What this task involves: Would you write out the data below exactly, with every line intact?

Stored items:

[Start of Attachment]

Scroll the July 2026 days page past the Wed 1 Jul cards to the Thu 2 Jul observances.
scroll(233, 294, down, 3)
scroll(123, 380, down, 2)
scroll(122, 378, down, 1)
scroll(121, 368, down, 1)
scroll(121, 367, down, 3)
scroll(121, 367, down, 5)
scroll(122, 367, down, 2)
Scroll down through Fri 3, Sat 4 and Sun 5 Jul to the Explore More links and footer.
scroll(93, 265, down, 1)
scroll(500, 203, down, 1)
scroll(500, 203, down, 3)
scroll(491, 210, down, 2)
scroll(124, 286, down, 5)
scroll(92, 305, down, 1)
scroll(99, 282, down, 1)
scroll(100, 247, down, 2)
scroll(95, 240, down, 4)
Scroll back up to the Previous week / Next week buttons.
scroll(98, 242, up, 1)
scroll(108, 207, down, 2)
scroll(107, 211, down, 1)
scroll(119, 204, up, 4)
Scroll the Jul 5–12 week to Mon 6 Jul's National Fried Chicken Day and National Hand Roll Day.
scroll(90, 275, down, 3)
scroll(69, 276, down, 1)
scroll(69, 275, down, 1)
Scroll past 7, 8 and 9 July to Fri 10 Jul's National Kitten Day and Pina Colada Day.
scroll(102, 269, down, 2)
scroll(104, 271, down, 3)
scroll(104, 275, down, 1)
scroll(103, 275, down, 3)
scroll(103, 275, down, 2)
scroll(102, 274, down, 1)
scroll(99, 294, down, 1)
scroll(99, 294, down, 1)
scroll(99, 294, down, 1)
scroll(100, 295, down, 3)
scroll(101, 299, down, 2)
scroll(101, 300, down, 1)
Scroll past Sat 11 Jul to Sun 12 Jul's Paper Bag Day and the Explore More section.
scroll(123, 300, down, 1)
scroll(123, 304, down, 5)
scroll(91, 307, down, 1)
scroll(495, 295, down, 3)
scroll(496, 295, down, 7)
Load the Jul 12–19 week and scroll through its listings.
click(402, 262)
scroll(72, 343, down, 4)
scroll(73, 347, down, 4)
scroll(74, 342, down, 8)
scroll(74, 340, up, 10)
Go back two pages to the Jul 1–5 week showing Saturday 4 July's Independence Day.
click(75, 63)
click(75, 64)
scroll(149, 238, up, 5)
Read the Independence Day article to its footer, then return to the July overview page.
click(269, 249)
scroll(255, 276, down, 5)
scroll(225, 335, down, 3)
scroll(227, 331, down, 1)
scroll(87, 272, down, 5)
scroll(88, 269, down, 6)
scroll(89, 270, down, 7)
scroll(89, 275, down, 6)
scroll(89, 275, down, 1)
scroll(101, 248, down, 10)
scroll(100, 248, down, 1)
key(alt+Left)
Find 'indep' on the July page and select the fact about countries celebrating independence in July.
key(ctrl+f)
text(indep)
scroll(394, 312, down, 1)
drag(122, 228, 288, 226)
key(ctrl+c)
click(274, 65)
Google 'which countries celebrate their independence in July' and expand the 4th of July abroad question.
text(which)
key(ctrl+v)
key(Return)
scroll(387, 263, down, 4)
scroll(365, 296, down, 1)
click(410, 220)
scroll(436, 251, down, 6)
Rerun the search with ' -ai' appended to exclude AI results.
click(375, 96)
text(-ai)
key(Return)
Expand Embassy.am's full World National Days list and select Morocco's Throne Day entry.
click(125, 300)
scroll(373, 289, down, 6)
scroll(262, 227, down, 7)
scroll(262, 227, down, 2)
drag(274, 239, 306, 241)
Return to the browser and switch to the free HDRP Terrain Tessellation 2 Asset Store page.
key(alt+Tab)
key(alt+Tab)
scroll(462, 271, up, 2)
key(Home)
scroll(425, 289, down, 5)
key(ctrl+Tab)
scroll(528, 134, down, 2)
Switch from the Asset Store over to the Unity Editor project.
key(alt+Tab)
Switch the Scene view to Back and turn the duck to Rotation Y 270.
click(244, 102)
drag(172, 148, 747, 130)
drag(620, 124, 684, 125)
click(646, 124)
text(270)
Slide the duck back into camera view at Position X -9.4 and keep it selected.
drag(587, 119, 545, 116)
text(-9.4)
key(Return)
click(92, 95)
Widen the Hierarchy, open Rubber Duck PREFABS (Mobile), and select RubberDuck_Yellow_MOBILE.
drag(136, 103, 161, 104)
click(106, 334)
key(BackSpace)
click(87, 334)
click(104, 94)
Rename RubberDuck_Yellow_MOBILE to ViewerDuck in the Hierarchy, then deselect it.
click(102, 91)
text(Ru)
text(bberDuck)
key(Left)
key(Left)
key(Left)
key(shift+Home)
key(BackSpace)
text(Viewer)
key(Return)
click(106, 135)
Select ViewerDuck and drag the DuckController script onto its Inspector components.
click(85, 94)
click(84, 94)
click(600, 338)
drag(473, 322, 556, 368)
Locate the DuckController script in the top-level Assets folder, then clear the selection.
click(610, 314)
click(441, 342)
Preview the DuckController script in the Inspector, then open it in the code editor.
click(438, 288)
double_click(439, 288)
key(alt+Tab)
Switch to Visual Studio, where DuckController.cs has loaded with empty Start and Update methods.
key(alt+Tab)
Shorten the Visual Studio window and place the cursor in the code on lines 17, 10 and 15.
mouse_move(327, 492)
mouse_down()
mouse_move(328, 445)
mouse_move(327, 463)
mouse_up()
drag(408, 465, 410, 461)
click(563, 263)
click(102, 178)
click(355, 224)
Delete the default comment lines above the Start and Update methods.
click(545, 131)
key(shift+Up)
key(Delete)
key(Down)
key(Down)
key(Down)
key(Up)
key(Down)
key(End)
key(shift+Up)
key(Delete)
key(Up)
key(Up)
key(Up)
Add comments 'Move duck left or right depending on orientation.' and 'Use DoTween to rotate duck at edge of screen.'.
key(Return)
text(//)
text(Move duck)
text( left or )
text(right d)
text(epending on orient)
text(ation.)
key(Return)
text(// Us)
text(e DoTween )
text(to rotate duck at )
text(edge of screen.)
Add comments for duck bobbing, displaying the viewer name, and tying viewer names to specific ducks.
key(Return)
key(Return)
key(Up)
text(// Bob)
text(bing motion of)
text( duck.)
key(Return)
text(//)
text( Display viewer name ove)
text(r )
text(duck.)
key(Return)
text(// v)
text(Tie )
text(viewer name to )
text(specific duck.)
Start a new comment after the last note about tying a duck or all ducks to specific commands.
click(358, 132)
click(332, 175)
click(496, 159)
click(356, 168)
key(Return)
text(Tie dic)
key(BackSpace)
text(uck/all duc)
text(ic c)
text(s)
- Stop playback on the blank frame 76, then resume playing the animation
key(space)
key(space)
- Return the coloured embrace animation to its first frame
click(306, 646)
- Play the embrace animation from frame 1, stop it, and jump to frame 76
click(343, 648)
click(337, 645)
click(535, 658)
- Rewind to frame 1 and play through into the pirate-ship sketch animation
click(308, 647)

[End of Attachment]

Final answer:
Scroll the July 2026 days page past the Wed 1 Jul cards to the Thu 2 Jul observances.
scroll(233, 294, down, 3)
scroll(123, 380, down, 2)
scroll(122, 378, down, 1)
scroll(121, 368, down, 1)
scroll(121, 367, down, 3)
scroll(121, 367, down, 5)
scroll(122, 367, down, 2)
Scroll down through Fri 3, Sat 4 and Sun 5 Jul to the Explore More links and footer.
scroll(93, 265, down, 1)
scroll(500, 203, down, 1)
scroll(500, 203, down, 3)
scroll(491, 210, down, 2)
scroll(124, 286, down, 5)
scroll(92, 305, down, 1)
scroll(99, 282, down, 1)
scroll(100, 247, down, 2)
scroll(95, 240, down, 4)
Scroll back up to the Previous week / Next week buttons.
scroll(98, 242, up, 1)
scroll(108, 207, down, 2)
scroll(107, 211, down, 1)
scroll(119, 204, up, 4)
Scroll the Jul 5–12 week to Mon 6 Jul's National Fried Chicken Day and National Hand Roll Day.
scroll(90, 275, down, 3)
scroll(69, 276, down, 1)
scroll(69, 275, down, 1)
Scroll past 7, 8 and 9 July to Fri 10 Jul's National Kitten Day and Pina Colada Day.
scroll(102, 269, down, 2)
scroll(104, 271, down, 3)
scroll(104, 275, down, 1)
scroll(103, 275, down, 3)
scroll(103, 275, down, 2)
scroll(102, 274, down, 1)
scroll(99, 294, down, 1)
scroll(99, 294, down, 1)
scroll(99, 294, down, 1)
scroll(100, 295, down, 3)
scroll(101, 299, down, 2)
scroll(101, 300, down, 1)
Scroll past Sat 11 Jul to Sun 12 Jul's Paper Bag Day and the Explore More section.
scroll(123, 300, down, 1)
scroll(123, 304, down, 5)
scroll(91, 307, down, 1)
scroll(495, 295, down, 3)
scroll(496, 295, down, 7)
Load the Jul 12–19 week and scroll through its listings.
click(402, 262)
scroll(72, 343, down, 4)
scroll(73, 347, down, 4)
scroll(74, 342, down, 8)
scroll(74, 340, up, 10)
Go back two pages to the Jul 1–5 week showing Saturday 4 July's Independence Day.
click(75, 63)
click(75, 64)
scroll(149, 238, up, 5)
Read the Independence Day article to its footer, then return to the July overview page.
click(269, 249)
scroll(255, 276, down, 5)
scroll(225, 335, down, 3)
scroll(227, 331, down, 1)
scroll(87, 272, down, 5)
scroll(88, 269, down, 6)
scroll(89, 270, down, 7)
scroll(89, 275, down, 6)
scroll(89, 275, down, 1)
scroll(101, 248, down, 10)
scroll(100, 248, down, 1)
key(alt+Left)
Find 'indep' on the July page and select the fact about countries celebrating independence in July.
key(ctrl+f)
text(indep)
scroll(394, 312, down, 1)
drag(122, 228, 288, 226)
key(ctrl+c)
click(274, 65)
Google 'which countries celebrate their independence in July' and expand the 4th of July abroad question.
text(which)
key(ctrl+v)
key(Return)
scroll(387, 263, down, 4)
scroll(365, 296, down, 1)
click(410, 220)
scroll(436, 251, down, 6)
Rerun the search with ' -ai' appended to exclude AI results.
click(375, 96)
text(-ai)
key(Return)
Expand Embassy.am's full World National Days list and select Morocco's Throne Day entry.
click(125, 300)
scroll(373, 289, down, 6)
scroll(262, 227, down, 7)
scroll(262, 227, down, 2)
drag(274, 239, 306, 241)
Return to the browser and switch to the free HDRP Terrain Tessellation 2 Asset Store page.
key(alt+Tab)
key(alt+Tab)
scroll(462, 271, up, 2)
key(Home)
scroll(425, 289, down, 5)
key(ctrl+Tab)
scroll(528, 134, down, 2)
Switch from the Asset Store over to the Unity Editor project.
key(alt+Tab)
Switch the Scene view to Back and turn the duck to Rotation Y 270.
click(244, 102)
drag(172, 148, 747, 130)
drag(620, 124, 684, 125)
click(646, 124)
text(270)
Slide the duck back into camera view at Position X -9.4 and keep it selected.
drag(587, 119, 545, 116)
text(-9.4)
key(Return)
click(92, 95)
Widen the Hierarchy, open Rubber Duck PREFABS (Mobile), and select RubberDuck_Yellow_MOBILE.
drag(136, 103, 161, 104)
click(106, 334)
key(BackSpace)
click(87, 334)
click(104, 94)
Rename RubberDuck_Yellow_MOBILE to ViewerDuck in the Hierarchy, then deselect it.
click(102, 91)
text(Ru)
text(bberDuck)
key(Left)
key(Left)
key(Left)
key(shift+Home)
key(BackSpace)
text(Viewer)
key(Return)
click(106, 135)
Select ViewerDuck and drag the DuckController script onto its Inspector components.
click(85, 94)
click(84, 94)
click(600, 338)
drag(473, 322, 556, 368)
Locate the DuckController script in the top-level Assets folder, then clear the selection.
click(610, 314)
click(441, 342)
Preview the DuckController script in the Inspector, then open it in the code editor.
click(438, 288)
double_click(439, 288)
key(alt+Tab)
Switch to Visual Studio, where DuckController.cs has loaded with empty Start and Update methods.
key(alt+Tab)
Shorten the Visual Studio window and place the cursor in the code on lines 17, 10 and 15.
mouse_move(327, 492)
mouse_down()
mouse_move(328, 445)
mouse_move(327, 463)
mouse_up()
drag(408, 465, 410, 461)
click(563, 263)
click(102, 178)
click(355, 224)
Delete the default comment lines above the Start and Update methods.
click(545, 131)
key(shift+Up)
key(Delete)
key(Down)
key(Down)
key(Down)
key(Up)
key(Down)
key(End)
key(shift+Up)
key(Delete)
key(Up)
key(Up)
key(Up)
Add comments 'Move duck left or right depending on orientation.' and 'Use DoTween to rotate duck at edge of screen.'.
key(Return)
text(//)
text(Move duck)
text( left or )
text(right d)
text(epending on orient)
text(ation.)
key(Return)
text(// Us)
text(e DoTween )
text(to rotate duck at )
text(edge of screen.)
Add comments for duck bobbing, displaying the viewer name, and tying viewer names to specific ducks.
key(Return)
key(Return)
key(Up)
text(// Bob)
text(bing motion of)
text( duck.)
key(Return)
text(//)
text( Display viewer name ove)
text(r )
text(duck.)
key(Return)
text(// v)
text(Tie )
text(viewer name to )
text(specific duck.)
Start a new comment after the last note about tying a duck or all ducks to specific commands.
click(358, 132)
click(332, 175)
click(496, 159)
click(356, 168)
key(Return)
text(Tie dic)
key(BackSpace)
text(uck/all duc)
text(ic c)
text(s)
- Stop playback on the blank frame 76, then resume playing the animation
key(space)
key(space)
- Return the coloured embrace animation to its first frame
click(306, 646)
- Play the embrace animation from frame 1, stop it, and jump to frame 76
click(343, 648)
click(337, 645)
click(535, 658)
- Rewind to frame 1 and play through into the pirate-ship sketch animation
click(308, 647)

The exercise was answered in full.